**BRANO ESTRATTO**:
○ ○ ○ ○ ○ ○ ○
La parola di Cristo, punto di riferimento

Un giorno una parola – commento a Colossesi 3, 16

La mia lingua celebrerà la tua parola, perché tutti i tuoi comandamenti sono giustizia

Salmo 119, 172

La parola di Cristo abiti in voi abbondantemente, ammaestrandovi ed esortandovi gli uni gli altri con ogni sapienza, cantando di cuore a Dio, sotto l’impulso della grazia, salmi, inni e cantici spirituali

Colossesi 3, 16

 

«La parola di Cristo abiti in voi abbondantemente». È una esortazione da parte dell’apostolo a meditare insieme la Scrittura.

La comunità cristiana che con assiduità e regolarità riesce a trovare un momento da dedicare alla lettura meditata di una pagina della Bibbia, pone solide basi per trovare unità: «concordi nella preghiera» (Atti 1, 14); per fare scelte illuminate: «I precetti del Signore sono giusti, rallegrano il cuore; il comandamento del Signore è limpido, illumina gli occhi» (Salmo 19, 8) e per discernere il bene dal male (1 Re 3, 9).

«Ammaestratevi, ammonitevi». Quando l’incontro comunitario è basato sulla ricerca di trovare nella parola di Cristo un punto di riferimento, è possibile realizzare un dialogo costruttivo e proficuo per la reciproca edificazione spirituale.
○ ○ ○ ○ ○ ○ ○
Dati di analisi del layout dei documenti:
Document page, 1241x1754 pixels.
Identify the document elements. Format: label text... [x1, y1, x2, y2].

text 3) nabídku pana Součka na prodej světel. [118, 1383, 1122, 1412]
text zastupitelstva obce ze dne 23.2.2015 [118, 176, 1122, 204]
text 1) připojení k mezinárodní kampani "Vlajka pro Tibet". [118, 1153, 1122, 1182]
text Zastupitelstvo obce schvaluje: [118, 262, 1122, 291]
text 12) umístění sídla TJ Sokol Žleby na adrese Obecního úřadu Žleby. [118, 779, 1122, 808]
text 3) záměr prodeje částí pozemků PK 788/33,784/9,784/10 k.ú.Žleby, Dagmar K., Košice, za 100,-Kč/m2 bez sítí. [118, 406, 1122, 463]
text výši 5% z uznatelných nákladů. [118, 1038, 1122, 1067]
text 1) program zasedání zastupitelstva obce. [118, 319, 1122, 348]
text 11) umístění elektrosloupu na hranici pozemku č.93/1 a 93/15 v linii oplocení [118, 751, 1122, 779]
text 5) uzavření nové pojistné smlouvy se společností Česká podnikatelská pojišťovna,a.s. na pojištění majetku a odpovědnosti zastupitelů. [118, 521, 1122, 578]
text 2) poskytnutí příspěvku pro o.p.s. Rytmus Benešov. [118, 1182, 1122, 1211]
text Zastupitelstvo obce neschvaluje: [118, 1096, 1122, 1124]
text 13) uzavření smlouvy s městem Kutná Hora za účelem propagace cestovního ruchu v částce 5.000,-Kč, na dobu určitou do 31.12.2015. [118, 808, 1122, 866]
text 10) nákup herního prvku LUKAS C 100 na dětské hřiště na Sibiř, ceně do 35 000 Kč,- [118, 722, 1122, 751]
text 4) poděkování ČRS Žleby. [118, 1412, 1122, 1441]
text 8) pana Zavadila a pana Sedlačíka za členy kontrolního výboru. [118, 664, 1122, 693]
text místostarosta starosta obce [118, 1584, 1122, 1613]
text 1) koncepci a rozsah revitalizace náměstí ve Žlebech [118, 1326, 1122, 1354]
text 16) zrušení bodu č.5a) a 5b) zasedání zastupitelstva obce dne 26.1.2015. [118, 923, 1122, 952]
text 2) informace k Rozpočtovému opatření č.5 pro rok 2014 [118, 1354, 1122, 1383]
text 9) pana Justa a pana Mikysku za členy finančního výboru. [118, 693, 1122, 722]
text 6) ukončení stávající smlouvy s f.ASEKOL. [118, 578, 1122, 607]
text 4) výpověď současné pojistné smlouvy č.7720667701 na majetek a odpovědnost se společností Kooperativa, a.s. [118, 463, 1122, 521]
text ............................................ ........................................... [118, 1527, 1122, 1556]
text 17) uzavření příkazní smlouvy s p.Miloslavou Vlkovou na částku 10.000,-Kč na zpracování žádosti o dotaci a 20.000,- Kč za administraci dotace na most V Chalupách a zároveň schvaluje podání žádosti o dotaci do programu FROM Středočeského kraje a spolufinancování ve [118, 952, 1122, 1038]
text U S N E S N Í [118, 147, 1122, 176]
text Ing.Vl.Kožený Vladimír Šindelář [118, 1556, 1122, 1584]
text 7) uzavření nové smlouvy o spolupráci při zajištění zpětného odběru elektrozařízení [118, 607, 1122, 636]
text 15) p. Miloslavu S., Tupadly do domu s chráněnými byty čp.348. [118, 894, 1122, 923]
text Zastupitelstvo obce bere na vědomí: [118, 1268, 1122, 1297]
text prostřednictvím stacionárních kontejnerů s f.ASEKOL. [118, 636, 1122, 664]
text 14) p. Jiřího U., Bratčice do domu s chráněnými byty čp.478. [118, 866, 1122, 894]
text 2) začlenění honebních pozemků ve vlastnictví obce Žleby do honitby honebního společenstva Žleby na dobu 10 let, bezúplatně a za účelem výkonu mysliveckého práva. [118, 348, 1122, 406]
○ ○ ○ ○ ○ ○ ○
**COMPITI ASSEGNATI**:
1 > Riformuli in forma di elenco il paragrafo del commento a Colossesi 3, 16 che inizia con «La comunità cristiana che con assiduità», mantenendone i fatti principali.
2 > Prosegua il commento a Colossesi 3, 16 a partire dall'ultima frase riportata.
I dati provengono da una fonte diversa dal commento.

**RISULTATI IN ORDINE**:
1 >
La comunità cristiana che dedica con assiduità e regolarità un momento alla lettura meditata di una pagina della Bibbia pone solide basi per:
- trovare unità: «concordi nella preghiera» (Atti 1, 14);
- fare scelte illuminate: «il comandamento del Signore è limpido, illumina gli occhi» (Salmo 19, 8);
- discernere il bene dal male (1 Re 3, 9).

2 >
I consigli e le osservazioni non vengono interpretati come intromissioni nel privato di ciascuno/a, come ingerenza in ciò che non ci riguarda, come giudizi moralistici, bensì come manifestazione di premura affettuosa per una persona che si ama. Perché «Il Cristo nel mio cuore è più debole del Cristo nella parola del fratello, il primo è incerto, il secondo è certo» (Dietrich Bonhoeffer, Vita Comune, Queriniana).

«Cantando a Dio inni e cantici spirituali». Quanti accorgimenti, quanti stratagemmi mettiamo in atto per ottenere che nelle nostre comunità si mantengano sani equilibri. L’apostolo suggerisce il suo: la gioia della lode. «Rallegratevi nel Signore ed esultate, o giusti: Gioite, voi tutti, che siete retti di cuore!» (Salmo 32, 11).